Despite its grandeur, Mount Everest is not an inviting place, and even the bravest shy away from it. The feeling is quite justifiable given the number of unidentified bodies that have turned up on the mountain over the years. No one knows exactly how many bodies remain on the mountain today, but experts are sure that there are more than 200. Dead Sherpa people and foreign climbers lie in its crevasses, some of their bodies distorted and sun-bleached beyond relief.
Mysterious Unidentified Bodies on Mount Everest
On May 22, 2017, reports surfaced about the discovery of four bodies inside a tent on Mount Everest.

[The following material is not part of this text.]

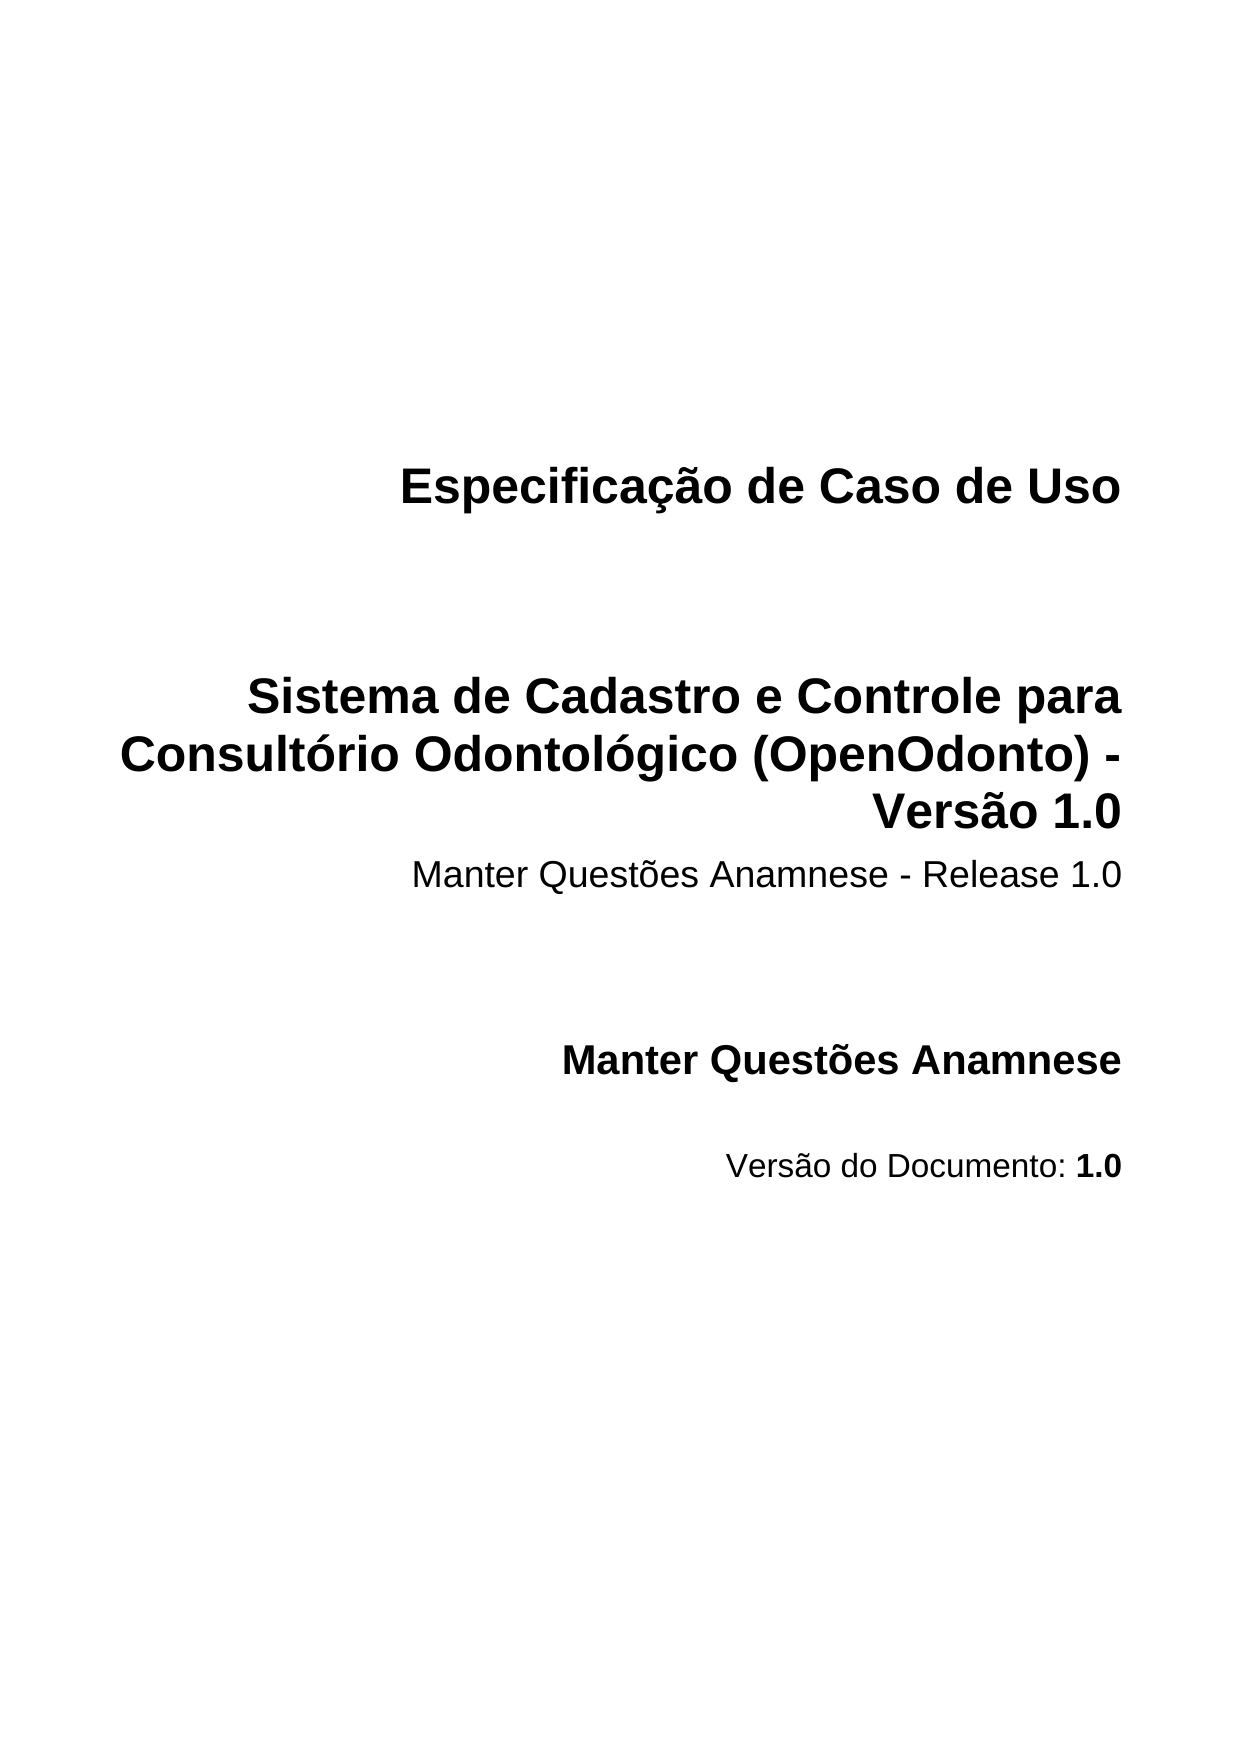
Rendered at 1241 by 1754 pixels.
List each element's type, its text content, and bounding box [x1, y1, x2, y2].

The latest deaths, who were identified as two foreign climbers and two Sherpa guides, take the death toll this season to ten.
On an ironic note, the bodies on Mount Everest were discovered by a rescue team sent to retrieve the body of a Slovakian climber who died on the mountain the week before. What makes this case so baffling is that no one can identify who these four climbers were, no agency records or family members ever came forward either.

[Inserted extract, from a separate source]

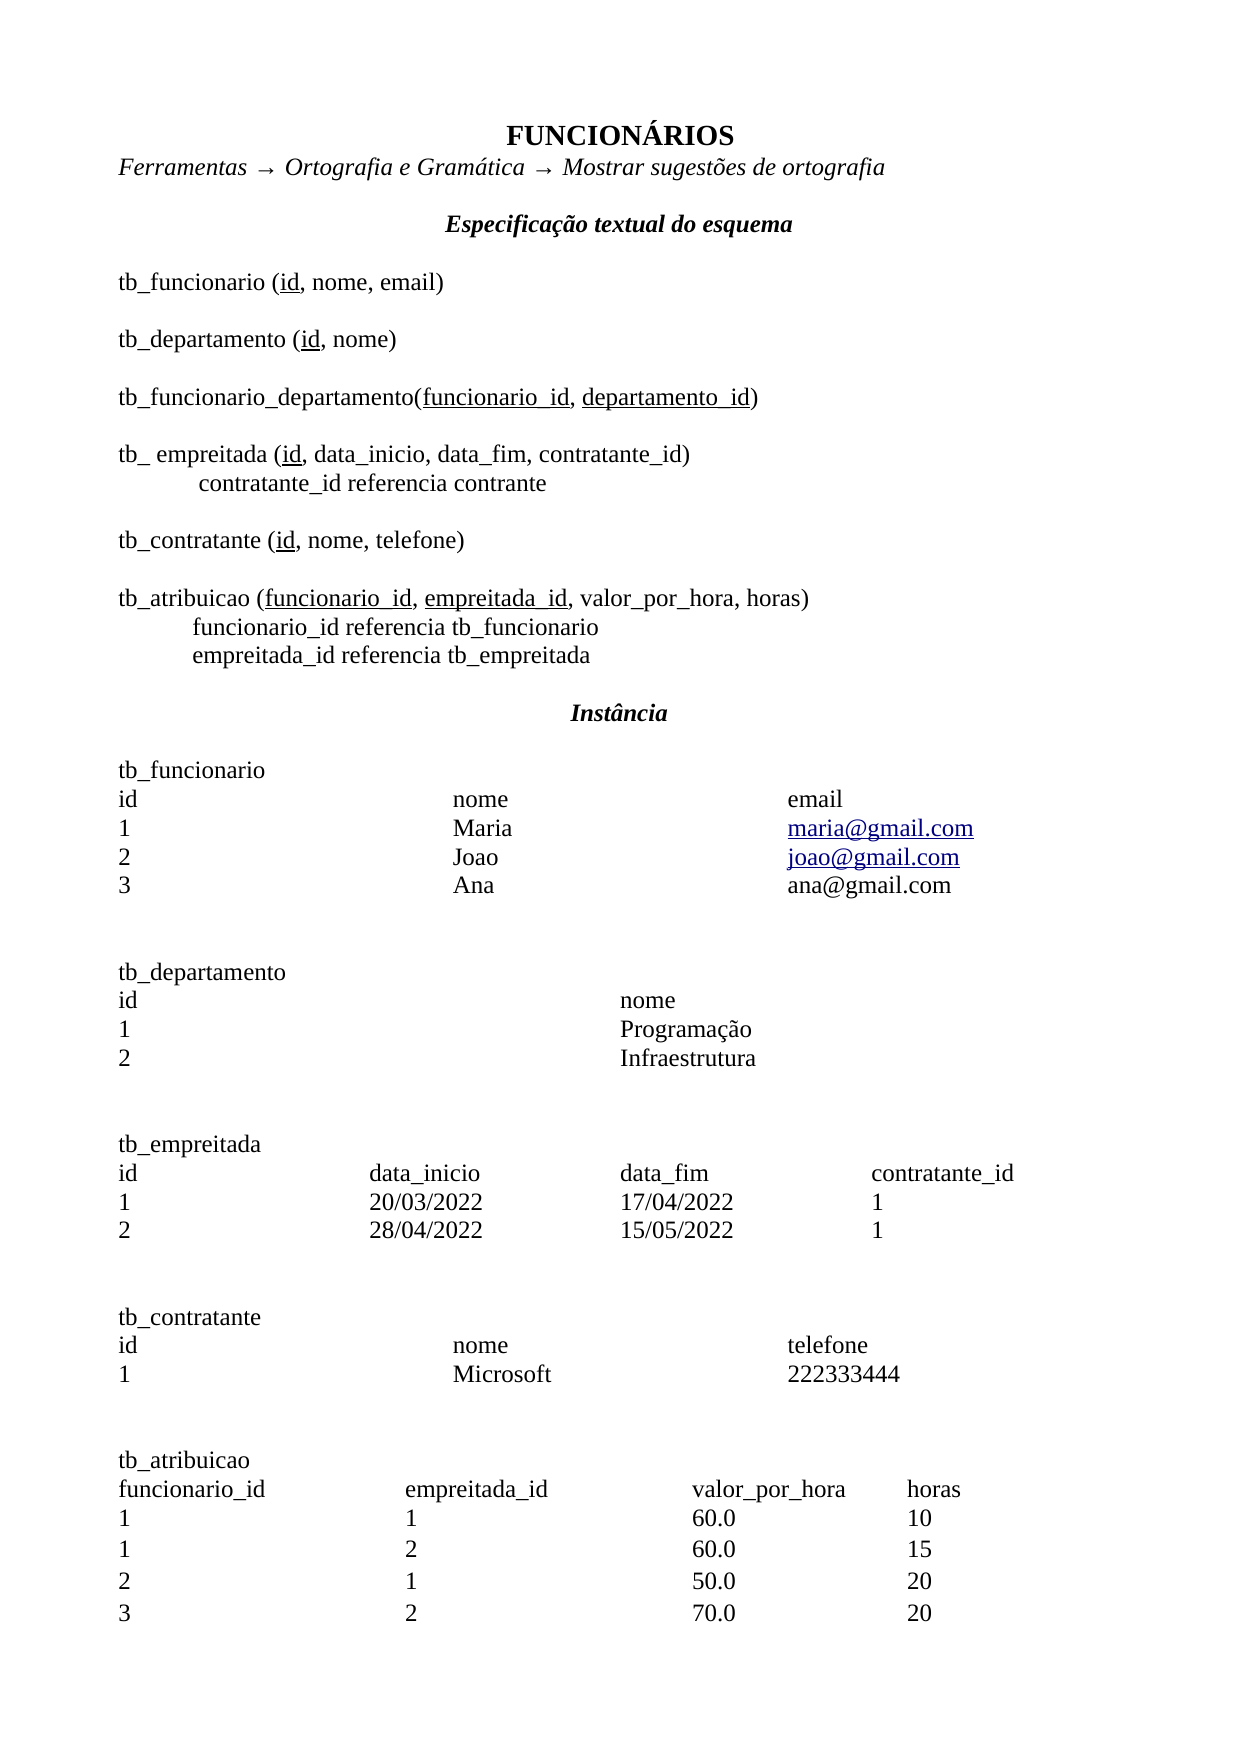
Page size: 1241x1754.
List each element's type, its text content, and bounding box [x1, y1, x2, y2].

Aside from the four recent victims, an Australian named Francesco Marchetti, Indian Ravi Jumar, and 85-year-old Min Bahadur Sherchan also lost their lives scaling the mountain this year. Scherchan died attempting to reclaim his title as the oldest person to reach the summit.
Why do people meet their demise on Mount Everest?
In total, approximately 6.5 percent of the 4,000 climbers that scale Mount Everest have died in an attempt to reach the summit. According to experts, the ill-fated climbers who perished last May likely died from altitude sickness.
Experts have stated that the deaths that happened on Mount Everest can be classified into two: traumatic and non-traumatic. Traumatic deaths, which are more uncommon, are caused by falls, avalanches, and extreme weather. Non-traumatic deaths are typically from altitude-related illnesses, exhaustion, and injury.
A majority of the deaths happen during the descent, in an area aptly called the Death Zone, which lies 8,000 meters above sea level. The high elevation, extreme temperature, and lack of oxygen are the top risk factors that make this area a danger for even the most seasoned mountaineers.
Scroll down for the video
Overall, Mount Everest continues to be shrouded in mystery. Who knows how many people have died there and in what manner these unlucky folks met their end. The case of the recently found dead bodies on Mount Everest remains open to this day, adding just another riddle to the long list of unexplained mysteries surrounding the world’s highest mountain.